La CC-7121, diva d’un jour.
Comme on dirait aujourd’hui, le “coming out” de la CC-7121 « a fait le buzz » pour un temps limité et d’une manière peu “moderne”. Certes, la SNCF a fait ce qu’elle a pu, mais ses dirigeants, en costume trois pièces, coiffés cheveux courts et bien dégagés sur les oreilles, ne portent pas la banane et ne jouent pas de la guitare électrique. Cela viendra, ou presque, trente ans plus tard, avec la voiture Corail, et nous ne dirons rien de la “com” actuelle, totalement “in”.

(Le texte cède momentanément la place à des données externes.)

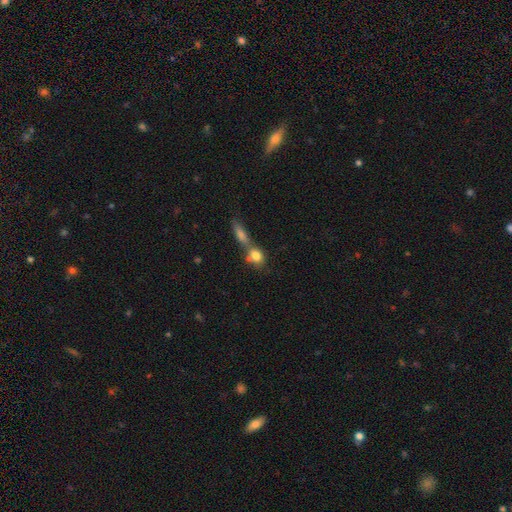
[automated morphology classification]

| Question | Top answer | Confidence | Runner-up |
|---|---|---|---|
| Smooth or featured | smooth | 78% | featured or disk (12%) |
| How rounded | round | 47% | in between (46%) |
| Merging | merger | 53% | none (34%) |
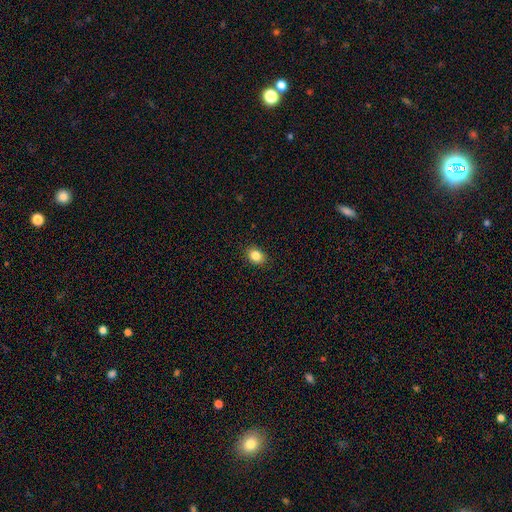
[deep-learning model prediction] This appears to be a smooth galaxy with no disk features (85%) that is in between round and cigar-shaped (65%). Merging: none (89%).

Lors de la Foire de Paris, selon la presse, le président de la République René Coty reçoit des mains de Pierre Tissier (directeur général de la SNCF) « la maquette de la locomotive CC 7121 qui a battu en février 1954 le record du monde de vitesse sur rail (243 km/h)». La presse fait ce qu’elle peut : « Cette victoire symbolise les efforts de modernisation de la SNCF depuis 1945». La CC-7121 poursuivra sa carrière en roulant normalement, c’est-à-dire discrètement, et elle a eu de la chance, car a été préservée, et elle est à Nîmes, complète, mais dans un état disons « d’avant restauration ».

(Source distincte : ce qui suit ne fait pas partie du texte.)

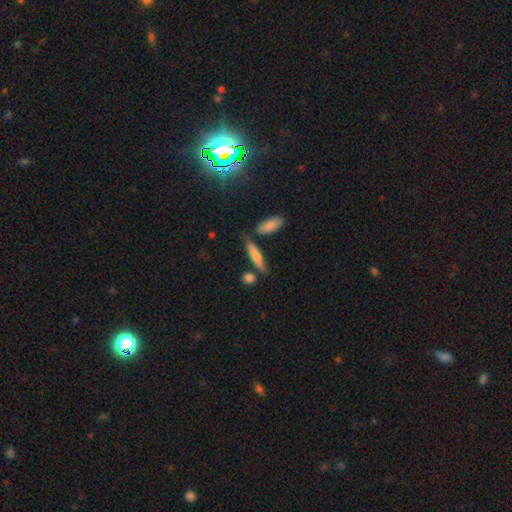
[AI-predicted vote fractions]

La CC-7121, diva longue durée dans le monde du train-jouet.
Ce qui est le plus curieux, est que, en miniature, la CC-7121 a eu quelques chances de se faire remarquer. Les marques de trains jouets, comme JEP, qui ont déjà une CC-7001 en écartement «0» sur leur catalogue, redessinent, dans l’enthousiasme, l’illustration du catalogue, mais uniquement sur le catalogue. Les bureaux d’études ne retouchent pas pour autant le jouet qui reste avec son 7001. Le jouet en question, entièrement moulé en zamak et atteignant un poids respectable de plus de 2 kg, propulsé par deux moteurs et « faisant du 250 km/h à l’échelle», a coûté une fortune. Les bureaux d’études JEP refusent de le modifier, laissant aux commerciaux de la firme de ravaler leur chapeau. Et puis, le temps de s’y mettre, voilà qu’en 1955, il faudrait déjà passer de CC-7121 à CC-7107, ce qui est décourageant !

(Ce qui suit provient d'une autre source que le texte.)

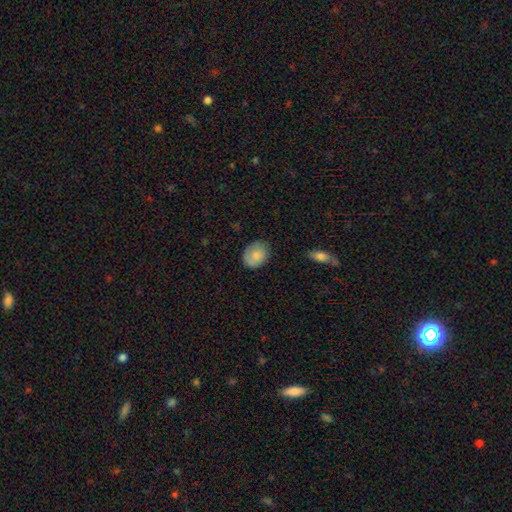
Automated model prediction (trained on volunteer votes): The model was most divided on "how rounded": in between: 57%, round: 42%, cigar-shaped: 1%. More confident: smooth or featured — smooth (81%); merging — none (75%).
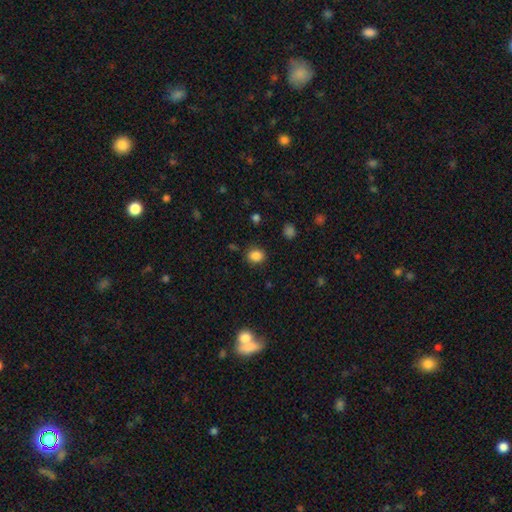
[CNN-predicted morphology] smooth 85%, star or artifact 11%, featured or disk 4%. Down the decision tree: how rounded — round (62%); merging — none (85%).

D’autres marques, comme Hornby-France, produisent, de 1968 à 1973, la CC-7121 sous la référence 6372, chose curieuse qui montre que le record de 1955 n’a pas totalement “gommé” celui de 1954. Notons que, sur la page du catalogue, Hornby, les commerciaux peu informés comme beaucoup de fabricants de jouets de son temps, gratifient la CC-7121 d’un record à 340 km/h ! Mais, c’est bien une CC-7100 et non une CC-7001 ou 7002 prototype : JEP paiera son erreur commerciale.

A son tour, la marque italienne Rivarossi, qui importe beaucoup de modèles en “H0” en France, produit bien une CC-7121 sous la référence 1600. Cette production est faite, mais tardivement, et entre 1992 et 2002, et choisissant ce numéro 7121 plutôt que 7107, sans doute parce que Rivarossi ne dispose pas d’autres informations que celles lues sur le défunt modèle Hornby.
Jouef, la grande marque nationale en “H0” qui réjouira l’enfance des “Trente glorieuses”, ne manquera pas de produire, lui aussi, sa CC-7107 de 1966 à 1980. Notons que Jouef fait des erreurs en la produisant d’abord sur des bogies trop courts et inexacts qui sont ceux de la CC-40100 de la marque, avant de refaire, en 1969, des bogies spécifiques longs et caractéristiques de la vraie CC-7100.


En modélisme actuel de haut niveau, la marque REE produit, pour l’échelle “H0”, plusieurs versions de la CC-7100 comme la CC-7128, CC-7114, CC-7126 ou CC-7102. La précision est là, ainsi que l’exactitude des détails : nous sommes loin du train jouet.
Un modèle de la CC-7121 existe à l’échelle “N”, fabriqué par Startrain, à l’échelle “N”, un rare modèle vendu par Star Boutique toujours actuellement.